In the group activity described here, Gaze uses the table of births and birth rates by age of mother published by the CDC in an annual National Vital Statistics Report (https://www.cdc.gov/nchs/data/vsrr/vsrr038.pdf). Gaze shows students a copy of the table published by the CDC from a prior year and instructs them to find the data for the most recent year. Students are so used to being handed nice clean data on a silver platter (or in a silver spreadsheet!), making this search an invaluable exercise. It is a humbling experience for these “digital natives” to struggle with what seems like the most basic task, a web search. Once the data is found students then must grapple with copying and pasting data from a PDF into a spreadsheet. Often students resort to simply typing in the data by hand. The data gives the number of births and birth rates per 1,000 women in specified age groups, starting with 10-14 year-olds and increasing in 5 year increments up to 45-54. The data also includes data for all ages but students must read the caption carefully to realize that: “Rates for all ages are the total number of births (regardless of the age of mother) per 1,000 women aged 15-44” (p. 6).

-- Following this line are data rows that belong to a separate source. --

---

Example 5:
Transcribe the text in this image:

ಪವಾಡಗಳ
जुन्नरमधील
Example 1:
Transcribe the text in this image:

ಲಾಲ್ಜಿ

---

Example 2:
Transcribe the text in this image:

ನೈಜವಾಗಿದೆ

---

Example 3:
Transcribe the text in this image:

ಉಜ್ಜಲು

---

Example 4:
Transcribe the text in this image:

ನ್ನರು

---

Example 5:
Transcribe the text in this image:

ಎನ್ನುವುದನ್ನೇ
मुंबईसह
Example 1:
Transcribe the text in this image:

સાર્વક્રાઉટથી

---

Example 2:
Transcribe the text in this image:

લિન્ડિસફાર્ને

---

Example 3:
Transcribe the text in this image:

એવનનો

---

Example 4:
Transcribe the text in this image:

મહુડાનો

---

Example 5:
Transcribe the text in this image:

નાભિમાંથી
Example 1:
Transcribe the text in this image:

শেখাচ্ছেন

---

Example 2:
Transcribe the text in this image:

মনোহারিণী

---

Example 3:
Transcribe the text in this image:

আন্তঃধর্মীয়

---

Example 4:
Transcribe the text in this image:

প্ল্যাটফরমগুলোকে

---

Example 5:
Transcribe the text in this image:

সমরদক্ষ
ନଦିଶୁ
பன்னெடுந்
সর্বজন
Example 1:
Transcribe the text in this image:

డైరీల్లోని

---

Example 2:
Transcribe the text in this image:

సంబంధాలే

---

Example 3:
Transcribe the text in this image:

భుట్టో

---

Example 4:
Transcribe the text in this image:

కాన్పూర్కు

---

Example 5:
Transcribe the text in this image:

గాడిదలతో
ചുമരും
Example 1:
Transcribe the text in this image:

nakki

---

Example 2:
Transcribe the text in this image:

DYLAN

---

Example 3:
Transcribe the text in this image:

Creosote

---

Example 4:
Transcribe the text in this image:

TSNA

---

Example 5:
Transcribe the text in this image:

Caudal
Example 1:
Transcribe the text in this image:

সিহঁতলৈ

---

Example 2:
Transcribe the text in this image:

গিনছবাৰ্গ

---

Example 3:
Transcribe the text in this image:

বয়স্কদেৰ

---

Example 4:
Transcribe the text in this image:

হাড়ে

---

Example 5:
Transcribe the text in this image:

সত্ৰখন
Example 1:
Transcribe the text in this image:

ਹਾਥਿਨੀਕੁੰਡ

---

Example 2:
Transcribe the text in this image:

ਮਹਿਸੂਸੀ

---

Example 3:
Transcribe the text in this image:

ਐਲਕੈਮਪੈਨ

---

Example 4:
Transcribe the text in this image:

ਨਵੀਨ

Students are next asked to use the number of births and rate for each age group to work backwards and compute the number of women in each age group. This is a tricky proportional reasoning problem requiring students to think algebraically. Now they can take the number of births for each age group and compute two different percentages: one of the total number of births, and one of the total number of women for each age group. From here students make charts of these percentages, only one of which can be represented as a pie chart. Group work is crucial here so students realize they are not alone in struggling to access their prior knowledge and apply it.
Digital Resources
Spreadsheet technology and the internet to search for data
Requiring students to work with rates in a spreadsheet activates prior knowledge in both proportional reasoning and algebraic reasoning. Students first are confronted with the difficulty of finding and cleaning real world data, a critical realization for anyone working with data. Next, general spreadsheet literacy is reinforced by asking students to enter formulas that create a new variable for use in the data analysis. Working backwards from rates illustrates the subtlety of proportional reasoning in a real world context. Students must think abstractly about the variables in question (births are to population as rates are to 1,000) to enter a formula that they can fill down in the spreadsheet in order to find the relevant age group populations. Finally, students are confronted with the importance of quantitative literacy. Understanding what the numbers in your data mean is crucial for any hope in analyzing them correctly.
Digital Enablement
Without technology, many faculty resort to using small artificial data sets that can be analyzed by hand in order for students to practice simple statistical calculations. A data set summarizing over three million data points would not be feasible for undergraduates to explore and make sense of without a digital spreadsheet. Using spreadsheets to organize and analyze real world data allows students to quickly test their reasoning, repeat a series of calculations efficiently, and create graphical displays with ease.